The initiative, launched in 2011 with eight original members, has grown to 70 governments all over the world. It started with national governments seeking solutions for disturbing world developments. “We have a crisis in democracy and journalism, and OGP has a space for discussing these topics,” says Derbishire, “It aims to keep the governments accountable when they do not deliver and pushes civil society to function better.”
“To join OGP, the countries have to comply with partnership requirements,” says Emilene Martinez, Civil Society Coordinator of Latin America, “They include budget transparency, access to information, disclosure of public officials’ assets, and citizen engagement.” The governments have to perform at least 75% in all of the spheres, with an independent unit evaluating how countries score in each area.
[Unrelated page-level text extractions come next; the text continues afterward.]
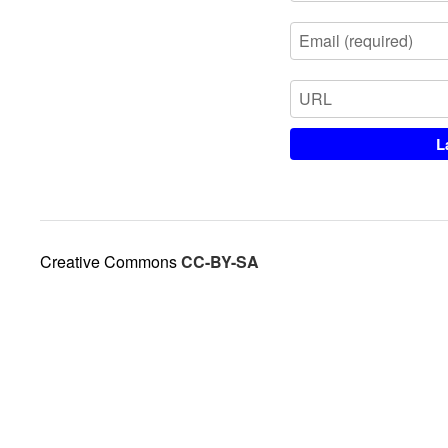
Creative Commons
CC-BY-SA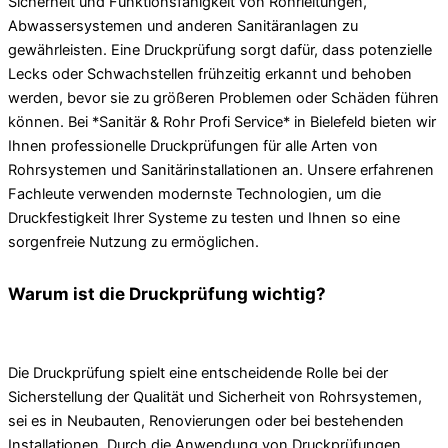
Sicherheit und Funktionsfähigkeit von Rohrleitungen,
Abwassersystemen und anderen Sanitäranlagen zu
gewährleisten. Eine Druckprüfung sorgt dafür, dass potenzielle
Lecks oder Schwachstellen frühzeitig erkannt und behoben
werden, bevor sie zu größeren Problemen oder Schäden führen
können. Bei *Sanitär & Rohr Profi Service* in Bielefeld bieten wir
Ihnen professionelle Druckprüfungen für alle Arten von
Rohrsystemen und Sanitärinstallationen an. Unsere erfahrenen
Fachleute verwenden modernste Technologien, um die
Druckfestigkeit Ihrer Systeme zu testen und Ihnen so eine
sorgenfreie Nutzung zu ermöglichen.
Warum ist die Druckprüfung wichtig?
Die Druckprüfung spielt eine entscheidende Rolle bei der
Sicherstellung der Qualität und Sicherheit von Rohrsystemen,
sei es in Neubauten, Renovierungen oder bei bestehenden
Installationen. Durch die Anwendung von Druckprüfungen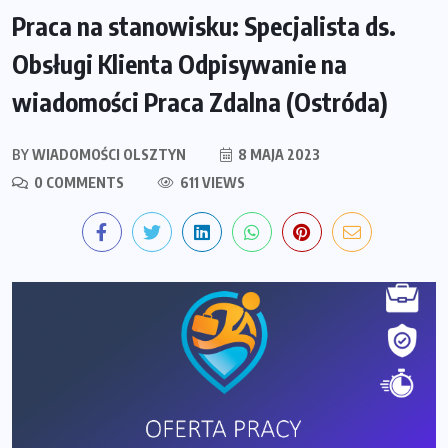
Praca na stanowisku: Specjalista ds.
Obsługi Klienta Odpisywanie na
wiadomości Praca Zdalna (Ostróda)
BY
WIADOMOŚCI OLSZTYN
8 MAJA 2023
0 COMMENTS
611 VIEWS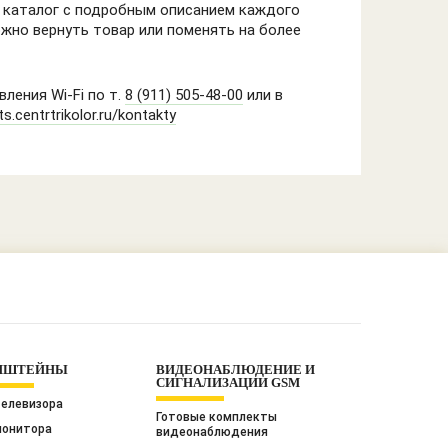
а каталог с подробным описанием каждого
ожно вернуть товар или поменять на более
ления Wi-Fi по т.
8 (911) 505-48-00
или в
s.centrtrikolor.ru/kontakty
НШТЕЙНЫ
ВИДЕОНАБЛЮДЕНИЕ И
СИГНАЛИЗАЦИИ GSM
телевизора
Готовые комплекты
монитора
видеонаблюдения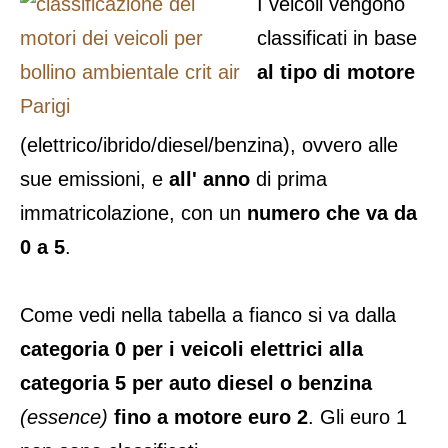
I veicoli vengono
classificati in base
al tipo di motore
(elettrico/ibrido/diesel/benzina), ovvero alle
sue emissioni, e
all' anno
di prima
immatricolazione, con un
numero che va da
0 a 5
.
Come vedi nella tabella a fianco si va dalla
categoria 0 per i veicoli elettrici alla
categoria 5 per auto diesel o benzina
(essence)
fino a motore euro 2
. Gli euro 1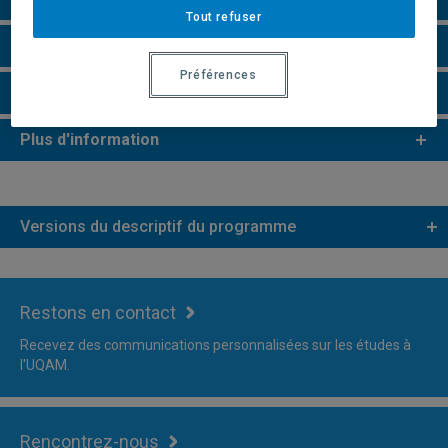
Tout refuser
Remarques et règlements
Préférences
Faire une demande d'admission
Plus d'information
Versions du descriptif du programme
Restons en contact
Recevez des communications personnalisées sur les études à
l'UQAM.
Rencontrez-nous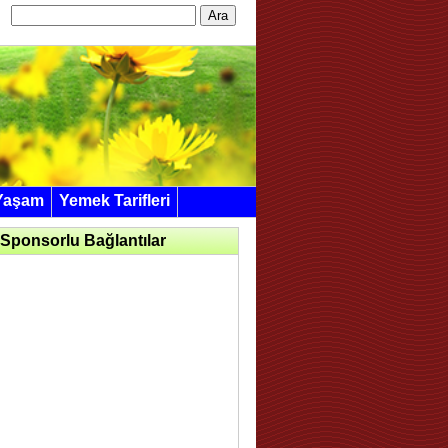
Arama:
Yaşam
Yemek Tarifleri
Sponsorlu Bağlantılar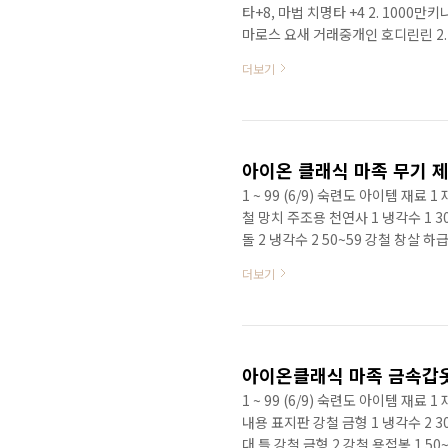
타+8, 마법 치명타 +4 2. 1000만키
마로스 요새 거래중개인 호디린린 2. 
TIP : 각 요새 보급병에게서 모험의
더보기
온관리소 가룬 (완료) 모험의 서 등
아이온 클래식 마족 무기 제
1 ~ 99 (6/9) 숙련도 아이템 재료 1
철 망치 주조용 천연사 1 냉각수 1 30
돌 2 냉각수 2 50~59 강철 창살 하
각수 2 70~79 강철 곡괭이 주조용 
더보기
수 2 90~99 강철 사다리 강철 용접봉 
3 100~109 녹이 제거된 강철 단검 
각수 1 ..
아이온클래식 마족 금속갑옷
1 ~ 99 (6/9) 숙련도 아이템 재료 1 
내용 표지판 강철 금형 1 냉각수 2 3
대 틀 강철 금형 2 강철 용접봉 1 50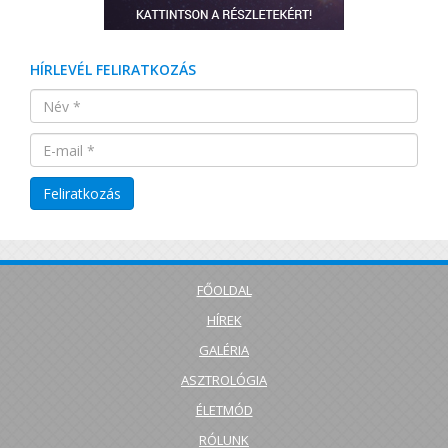
HÍRLEVÉL FELIRATKOZÁS
FŐOLDAL
HÍREK
GALÉRIA
ASZTROLÓGIA
ÉLETMÓD
RÓLUNK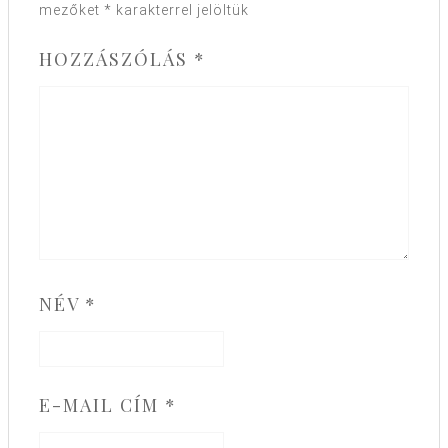
mezőket
*
karakterrel jelöltük
HOZZÁSZÓLÁS
*
NÉV
*
E-MAIL CÍM
*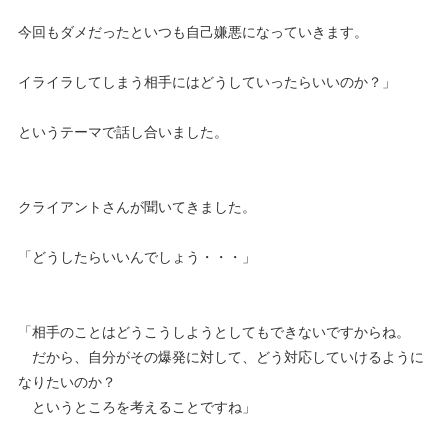
今回もダメだったといつも自己嫌悪になっていきます。
イライラしてしまう相手にはどうしていったらいいのか？」
というテーマで話し合いました。
クライアントさんが聞いてきました。
「どうしたらいいんでしょう・・・」
「相手のことはどうこうしようとしてもできないですからね。
だから、自分がその爆発に対して、どう対応していけるように
なりたいのか？
というところを考えることですね」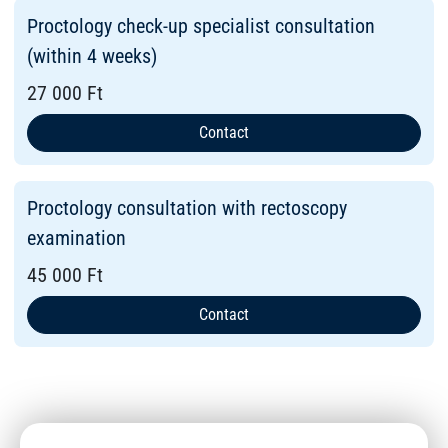
Proctology check-up specialist consultation
(within 4 weeks)
27 000 Ft
Contact
Proctology consultation with rectoscopy
examination
45 000 Ft
Contact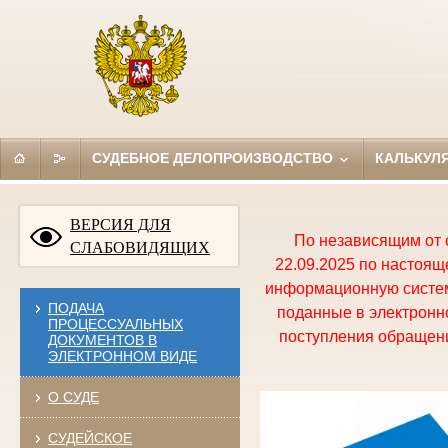
СУДЕБНОЕ ДЕЛОПРОИЗВОДСТВО
КАЛЬКУЛ
ВЕРСИЯ ДЛЯ
По независящим от 
СЛАБОВИДЯЩИХ
22.09.2025 по настоя
информационную систем
ПОДАЧА
поданные в электронно
ПРОЦЕССУАЛЬНЫХ
поступления обращени
ДОКУМЕНТОВ В
ЭЛЕКТРОННОМ ВИДЕ
О СУДЕ
СУДЕЙСКОЕ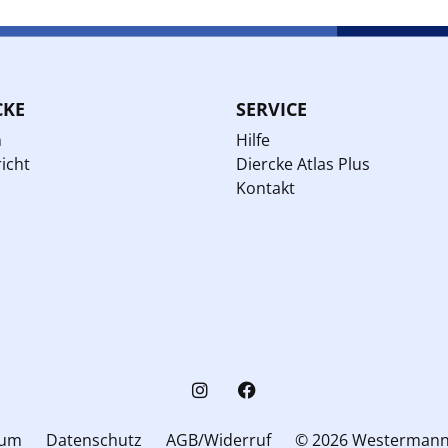
CKE
SERVICE
n
Hilfe
icht
Diercke Atlas Plus
Kontakt
sum
Datenschutz
AGB/Widerruf
© 2026 Westerman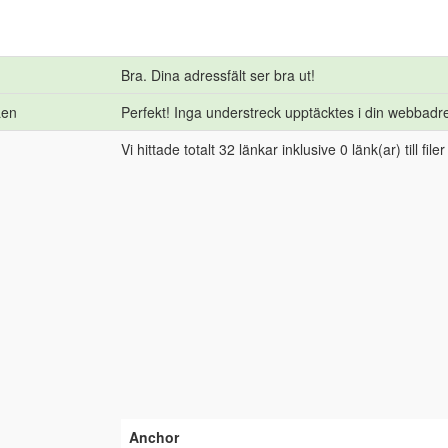
Bra. Dina adressfält ser bra ut!
Len
Perfekt! Inga understreck upptäcktes i din webbadr
Vi hittade totalt 32 länkar inklusive 0 länk(ar) till filer
Anchor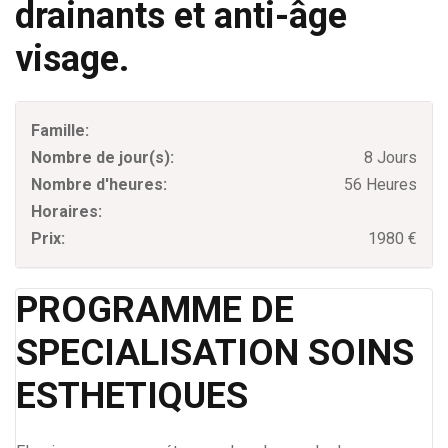
drainants et anti-âge
visage.
Famille:
Nombre de jour(s):
8 Jours
Nombre d'heures:
56 Heures
Horaires:
Prix:
1980 €
PROGRAMME DE
SPECIALISATION SOINS
ESTHETIQUES​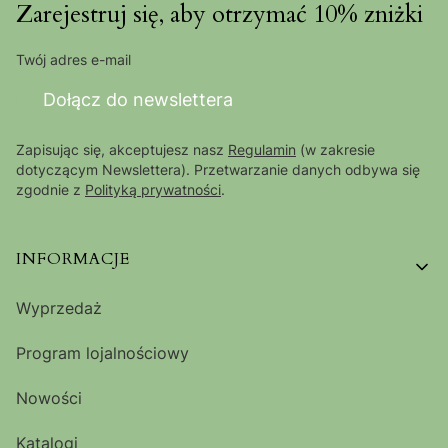
Zarejestruj się, aby otrzymać 10% zniżki
Twój adres e-mail
Dołącz do newslettera
Zapisując się, akceptujesz nasz
Regulamin
(w zakresie
dotyczącym Newslettera). Przetwarzanie danych odbywa się
zgodnie z
Polityką prywatności
.
Linki w stopce
INFORMACJE
Wyprzedaż
Program lojalnościowy
Nowości
Katalogi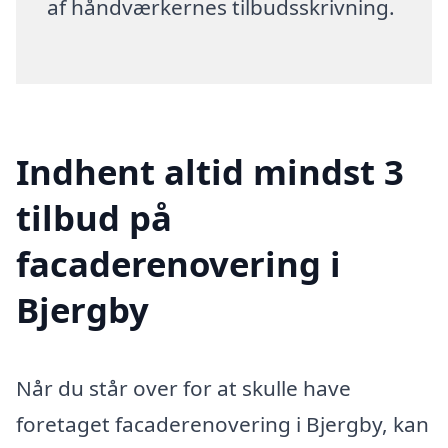
af håndværkernes tilbudsskrivning.
Indhent altid mindst 3
tilbud på
facaderenovering i
Bjergby
Når du står over for at skulle have
foretaget facaderenovering i Bjergby, kan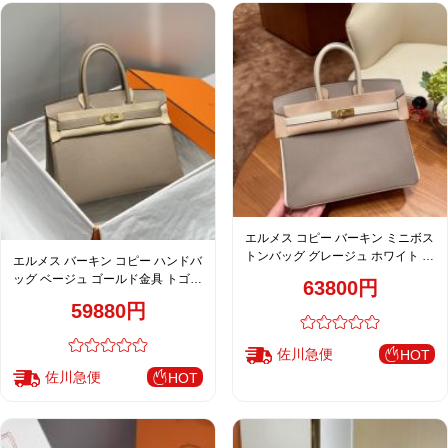
エルメス コピー バーキン ミニボス
トンバッグ グレージュ ホワイト ゴ
エルメス バーキン コピー ハンドバ
ールド金具 レディース
ッグ ベージュ ゴールド金具 トゴ調
63800円
レザー 上品デザイン
59880円
佐川急便
HOT
佐川急便
HOT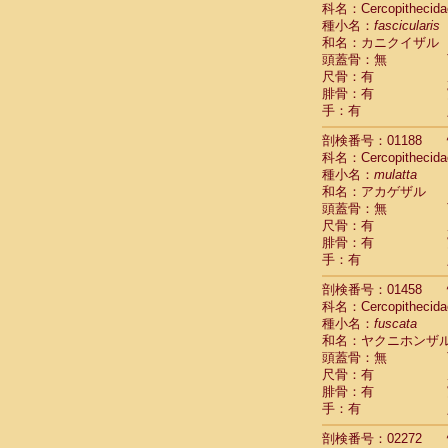
科名：Cercopithecida
Cebidae
Sa
種小名：
fascicularis
Cebidae
Sa
和名：カニクイザル
Cebidae
Sag
頭蓋骨：無
Cebidae
Sa
尺骨：有
Cebidae
Sag
腓骨：有
Cebidae
Sa
手：有
Cebidae
Aot
Cebidae
Ceb
剖検番号：01188
Cebidae
Ceb
科名：Cercopithecida
Cebidae
Ce
種小名：
mulatta
Cebidae
Ceb
和名：アカゲザル
Cebidae
Ce
頭蓋骨：無
Cebidae
Sai
尺骨：有
腓骨：有
Cebidae
Sai
手：有
Atelidae
Alo
Atelidae
Alo
剖検番号：01458
Atelidae
Alo
科名：Cercopithecida
Atelidae
Alo
種小名：
fuscata
Atelidae
Ate
和名：ヤクニホンザ
Atelidae
Ate
頭蓋骨：無
Atelidae
Ate
尺骨：有
Atelidae
Ate
腓骨：有
Atelidae
Lag
手：有
Atelidae
Lag
剖検番号：02272
Pitheciidae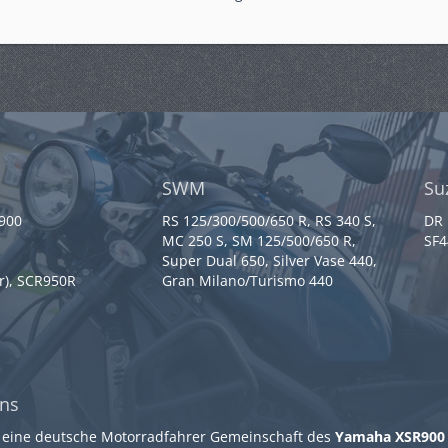
SWM
Su
 900
RS 125/300/500/650 R, RS 340 S,
DR 
MC 250 S, SM 125/500/650 R,
SF4
Super Dual 650, Silver Vase 440,
r), SCR950R
Gran Milano/Turismo 440
ns
 eine deutsche Motorradfahrer Gemeinschaft des
Yamaha XSR900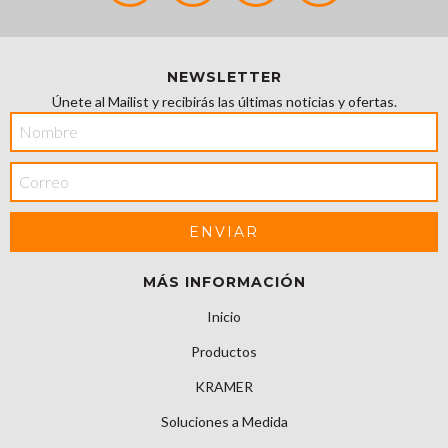
NEWSLETTER
Únete al Mailist y recibirás las últimas noticias y ofertas.
MÁS INFORMACIÓN
Inicio
Productos
KRAMER
Soluciones a Medida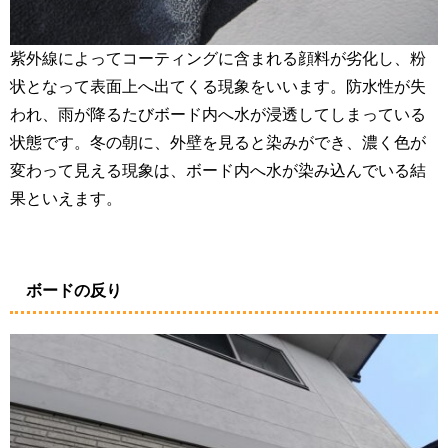
紫外線によってコーティングに含まれる顔料が劣化し、粉
状となって表面上へ出てくる現象をいいます。防水性が失
われ、雨が降るたびボード内へ水が浸透してしまっている
状態です。冬の朝に、外壁を見ると染みができ、濃く色が
変わって見える現象は、ボード内へ水が染み込んでいる結
果といえます。
ボードの反り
“Twice a year, OGP’s independent reporting unit publishes reports, which analyze the countries’ performance,” says Martinez. “This way, we keep governments accountable and evaluate their commitment to OGP standards,” she adds.
As a part of OGP, the governments develop actions plans with civil society members; and they have to implement them within two years. In 2016, the countries proposed 152 plans, with the main focus on open data and public accountability. The numbers grew comparing to 2015, when the governments proposed 109 action plans.
OGP, however, has no legal mechanisms to make the governments meet the partnership standards; it is up to the governments to comply with the rules. The only tool OGP leadership has is to inactivate country’s membership like it did with Turkey and Azerbaijan in 2016 because the governments did not meet the partnership requirements. The active countries also have different stances on openness of their data and access to the information.
“So far, the UK is the only country with open data on its companies; most countries keep it closed,” says Derbishire, “It is a very poor situation, and the improvement process goes very slowly.” OGP Paris Declaration, presented and signed in 2016 by member countries, aims to open such data internationally, but it does not compel the governments to do it.
For journalists, opening governmental data means more opportunities to investigate and hold officials accountable, but it can happen only in democratic societies. “Access to information is useless without free media,” says Derbishire, “Media freedom is essential to ensure that we have the right data and public discussions.” In countries, where media freedom is restricted, journalists may not have the opportunity to benefit from OGP achievements.
Although OGP membership has grown significantly, many countries still lag in implementing action plans. “In the beginning, OGP was just a cool club with Obama as a leader,” says Martinez, “But now, there are more opportunities in terms of funding projects and exchanging.”